O JPMorgan aponta que o Brasil ocupa a posição de maior credenciado como porto seguro da América Latina em meio ao momento de aversão global ao risco. O relatório, publicado nesta terça-feira, destaca o país como destino de fluxo de estrangeiros em situação extraordinária.

Segundo o documento assinado por executivos do banco, nos 14 dias de março com dados disponíveis, o Brasil registrou apenas três dias de saída de recursos, o melhor desempenho desde 2022. Os fluxos para o Brasil somaram quase US$ 7 bilhões até 19 de março, mantendo uma tendência que já trazu US$ 9,2 bilhões (aproximadamente R$ 48,5 bilhões) no ano.

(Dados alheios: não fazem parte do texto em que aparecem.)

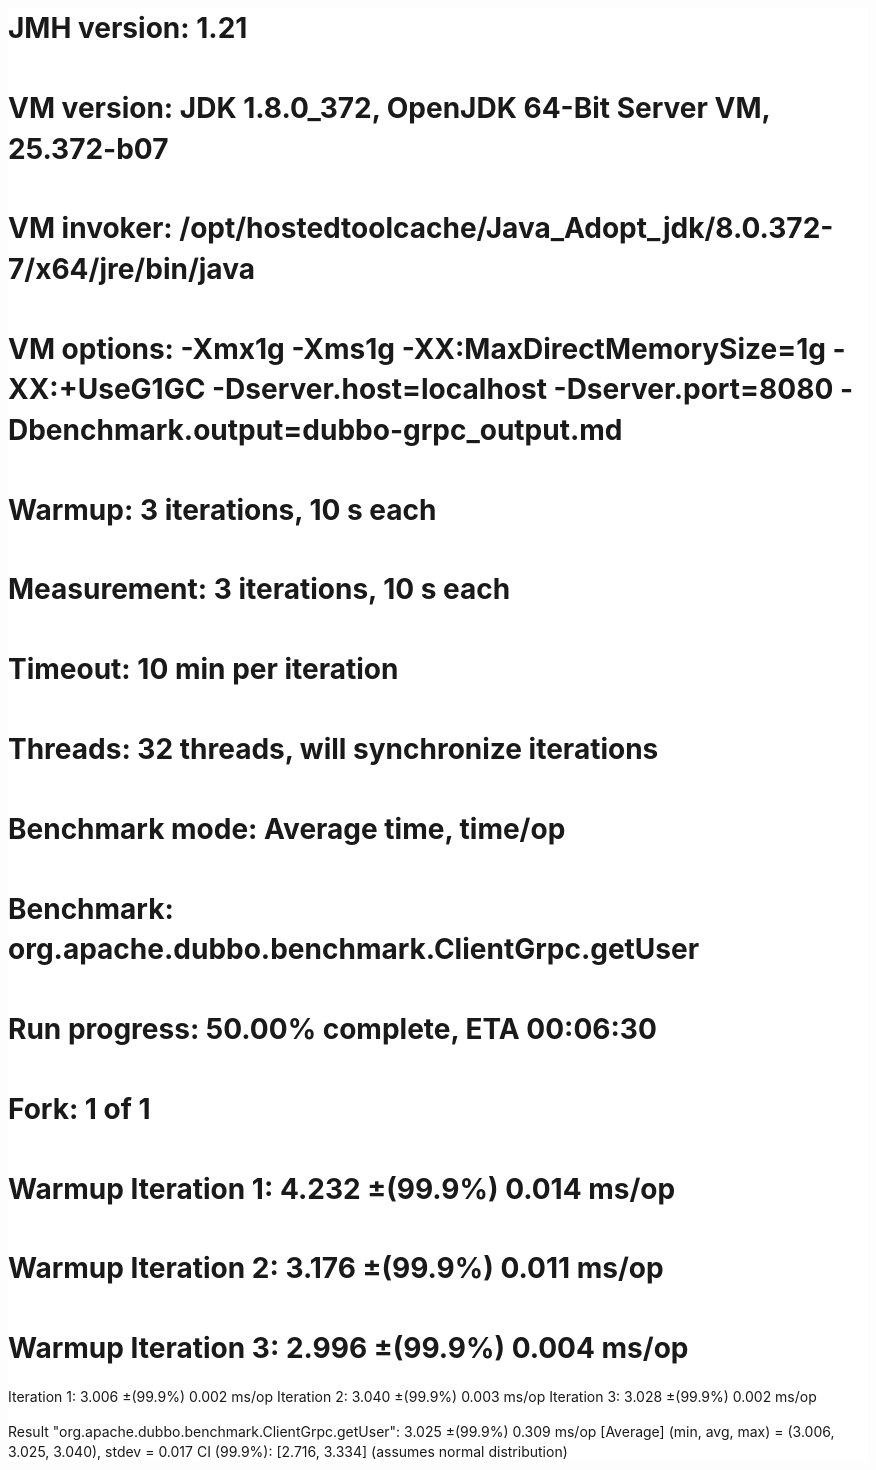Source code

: 
# JMH version: 1.21
# VM version: JDK 1.8.0_372, OpenJDK 64-Bit Server VM, 25.372-b07
# VM invoker: /opt/hostedtoolcache/Java_Adopt_jdk/8.0.372-7/x64/jre/bin/java
# VM options: -Xmx1g -Xms1g -XX:MaxDirectMemorySize=1g -XX:+UseG1GC -Dserver.host=localhost -Dserver.port=8080 -Dbenchmark.output=dubbo-grpc_output.md
# Warmup: 3 iterations, 10 s each
# Measurement: 3 iterations, 10 s each
# Timeout: 10 min per iteration
# Threads: 32 threads, will synchronize iterations
# Benchmark mode: Average time, time/op
# Benchmark: org.apache.dubbo.benchmark.ClientGrpc.getUser

# Run progress: 50.00% complete, ETA 00:06:30
# Fork: 1 of 1
# Warmup Iteration   1: 4.232 ±(99.9%) 0.014 ms/op
# Warmup Iteration   2: 3.176 ±(99.9%) 0.011 ms/op
# Warmup Iteration   3: 2.996 ±(99.9%) 0.004 ms/op
Iteration   1: 3.006 ±(99.9%) 0.002 ms/op
Iteration   2: 3.040 ±(99.9%) 0.003 ms/op
Iteration   3: 3.028 ±(99.9%) 0.002 ms/op


Result "org.apache.dubbo.benchmark.ClientGrpc.getUser":
  3.025 ±(99.9%) 0.309 ms/op [Average]
  (min, avg, max) = (3.006, 3.025, 3.040), stdev = 0.017
  CI (99.9%): [2.716, 3.334] (assumes normal distribution)
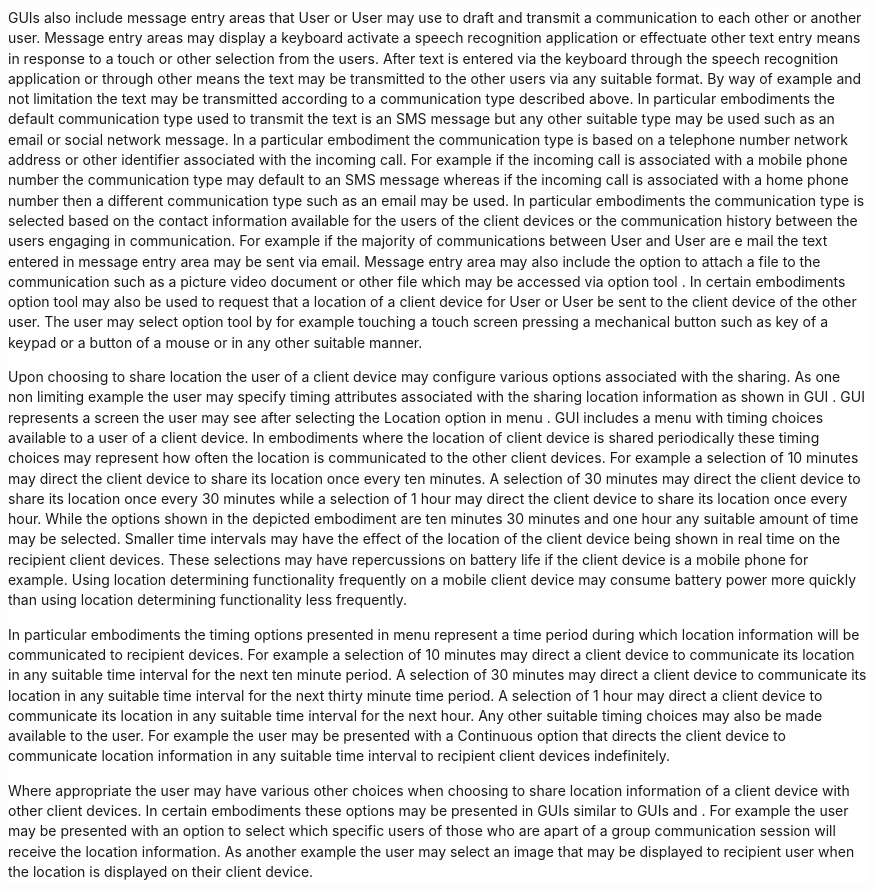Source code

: GUIs also include message entry areas that User or User may use to draft and transmit a communication to each other or another user. Message entry areas may display a keyboard activate a speech recognition application or effectuate other text entry means in response to a touch or other selection from the users. After text is entered via the keyboard through the speech recognition application or through other means the text may be transmitted to the other users via any suitable format. By way of example and not limitation the text may be transmitted according to a communication type described above. In particular embodiments the default communication type used to transmit the text is an SMS message but any other suitable type may be used such as an email or social network message. In a particular embodiment the communication type is based on a telephone number network address or other identifier associated with the incoming call. For example if the incoming call is associated with a mobile phone number the communication type may default to an SMS message whereas if the incoming call is associated with a home phone number then a different communication type such as an email may be used. In particular embodiments the communication type is selected based on the contact information available for the users of the client devices or the communication history between the users engaging in communication. For example if the majority of communications between User and User are e mail the text entered in message entry area may be sent via email. Message entry area may also include the option to attach a file to the communication such as a picture video document or other file which may be accessed via option tool . In certain embodiments option tool may also be used to request that a location of a client device for User or User be sent to the client device of the other user. The user may select option tool by for example touching a touch screen pressing a mechanical button such as key of a keypad or a button of a mouse or in any other suitable manner.

Upon choosing to share location the user of a client device may configure various options associated with the sharing. As one non limiting example the user may specify timing attributes associated with the sharing location information as shown in GUI . GUI represents a screen the user may see after selecting the Location option in menu . GUI includes a menu with timing choices available to a user of a client device. In embodiments where the location of client device is shared periodically these timing choices may represent how often the location is communicated to the other client devices. For example a selection of 10 minutes may direct the client device to share its location once every ten minutes. A selection of 30 minutes may direct the client device to share its location once every 30 minutes while a selection of 1 hour may direct the client device to share its location once every hour. While the options shown in the depicted embodiment are ten minutes 30 minutes and one hour any suitable amount of time may be selected. Smaller time intervals may have the effect of the location of the client device being shown in real time on the recipient client devices. These selections may have repercussions on battery life if the client device is a mobile phone for example. Using location determining functionality frequently on a mobile client device may consume battery power more quickly than using location determining functionality less frequently.

In particular embodiments the timing options presented in menu represent a time period during which location information will be communicated to recipient devices. For example a selection of 10 minutes may direct a client device to communicate its location in any suitable time interval for the next ten minute period. A selection of 30 minutes may direct a client device to communicate its location in any suitable time interval for the next thirty minute time period. A selection of 1 hour may direct a client device to communicate its location in any suitable time interval for the next hour. Any other suitable timing choices may also be made available to the user. For example the user may be presented with a Continuous option that directs the client device to communicate location information in any suitable time interval to recipient client devices indefinitely.

Where appropriate the user may have various other choices when choosing to share location information of a client device with other client devices. In certain embodiments these options may be presented in GUIs similar to GUIs and . For example the user may be presented with an option to select which specific users of those who are apart of a group communication session will receive the location information. As another example the user may select an image that may be displayed to recipient user when the location is displayed on their client device.
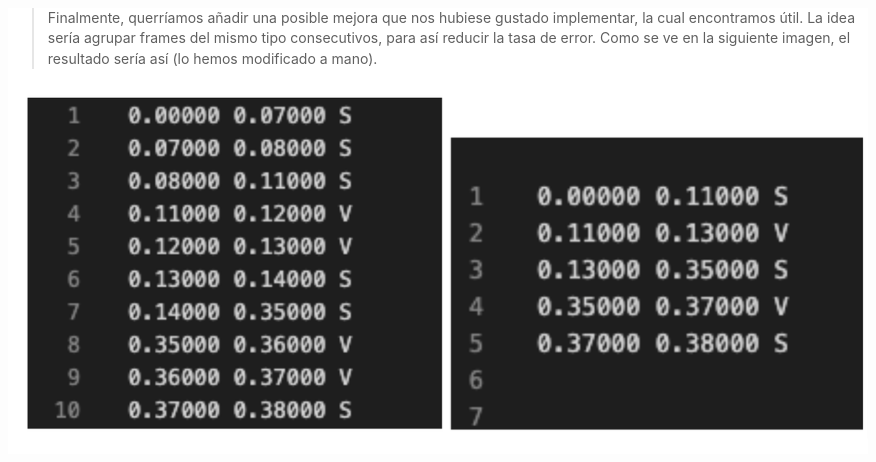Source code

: >Finalmente, querríamos añadir una posible mejora que nos hubiese gustado implementar, la cual encontramos útil. La idea sería agrupar frames del mismo tipo consecutivos, para así reducir la tasa de error. Como se ve en la siguiente imagen, el resultado sería así (lo hemos modificado a mano).

![imagen ](https://github.com/manelcardenas/PAV-P2/blob/Rodriguez-Cardenas/otra.png)





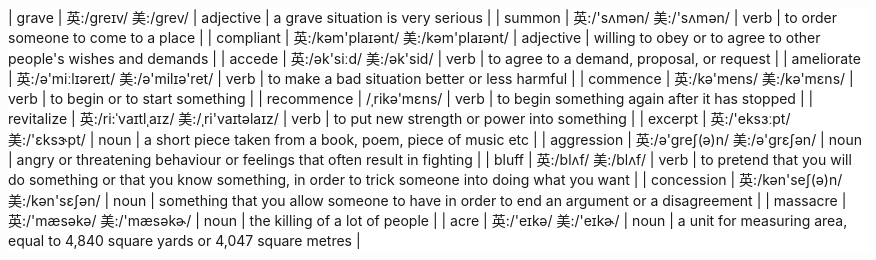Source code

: | grave                                                                                                                                                                                                               | 英:/greɪv/ 美:/ɡrev/                    | adjective | a grave situation is very serious                                                                                                         |
| summon                                                                                                                                                                                                              | 英:/'sʌmən/ 美:/'sʌmən/                 | verb      | to order someone to come to a place                                                                                                       |
| compliant                                                                                                                                                                                                           | 英:/kəm'plaɪənt/ 美:/kəm'plaɪənt/       | adjective | willing to obey or to agree to other people's wishes and demands                                                                          |
| accede                                                                                                                                                                                                              | 英:/ək'siːd/ 美:/ək'sid/                | verb      | to agree to a demand, proposal, or request                                                                                                |
| ameliorate                                                                                                                                                                                                          | 英:/ə'miːlɪəreɪt/ 美:/ə'milɪə'ret/      | verb      | to make a bad situation better or less harmful                                                                                            |
| commence                                                                                                                                                                                                            | 英:/kə'mens/ 美:/kə'mɛns/               | verb      | to begin or to start something                                                                                                            |
| recommence                                                                                                                                                                                                          | /ˌrikə'mɛns/                          | verb      | to begin something again after it has stopped                                                                                             |
| revitalize                                                                                                                                                                                                          | 英:/ri:ˈvaɪtlˌaɪz/ 美:/ˌri'vaɪtəlaɪz/   | verb      | to put new strength or power into something                                                                                               |
| excerpt                                                                                                                                                                                                             | 英:/'eksɜːpt/ 美:/'ɛksɝpt/              | noun      | a short piece taken from a book, poem, piece of music etc                                                                                 |
| aggression                                                                                                                                                                                                          | 英:/ə'greʃ(ə)n/ 美:/ə'ɡrɛʃən/           | noun      | angry or threatening behaviour or feelings that often result in fighting                                                                  |
| bluff                                                                                                                                                                                                               | 英:/blʌf/ 美:/blʌf/                     | verb      | to pretend that you will do something or that you know something, in order to trick someone into doing what you want                      |
| concession                                                                                                                                                                                                          | 英:/kən'seʃ(ə)n/ 美:/kən'sɛʃən/         | noun      | something that you allow someone to have in order to end an argument or a disagreement                                                    |
| massacre                                                                                                                                                                                                            | 英:/'mæsəkə/ 美:/'mæsəkɚ/               | noun      | the killing of a lot of people                                                                                                            |
| acre                                                                                                                                                                                                                | 英:/'eɪkə/ 美:/'eɪkɚ/                   | noun      | a unit for measuring area, equal to 4,840 square yards or 4,047 square metres                                                             |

O relatório ressalta que o desempenho ocorre mesmo com dólar fortalecido, reprecificação das curvas de juros e saídas de capitals de mercados emergentes, com cerca de US$ 8 bilhões de resgates desde o início do confronto. O texto ainda aponta desafios para a continuidade dessa performance caso a situação externa se agrave.

Fatores locais

Entre os gatilhos locais citados, o JPMorgan cita o corte de juros de 0,25 ponto percentual, levando a Selic a 14,75% ao ano, e a proximidade das eleições, que tende a impactar os mercados de forma incerta. Mesmo com o momento positivo, a instituição indica que o cenário externo pode influenciar a trajetória dos fluxos de capitais para a região.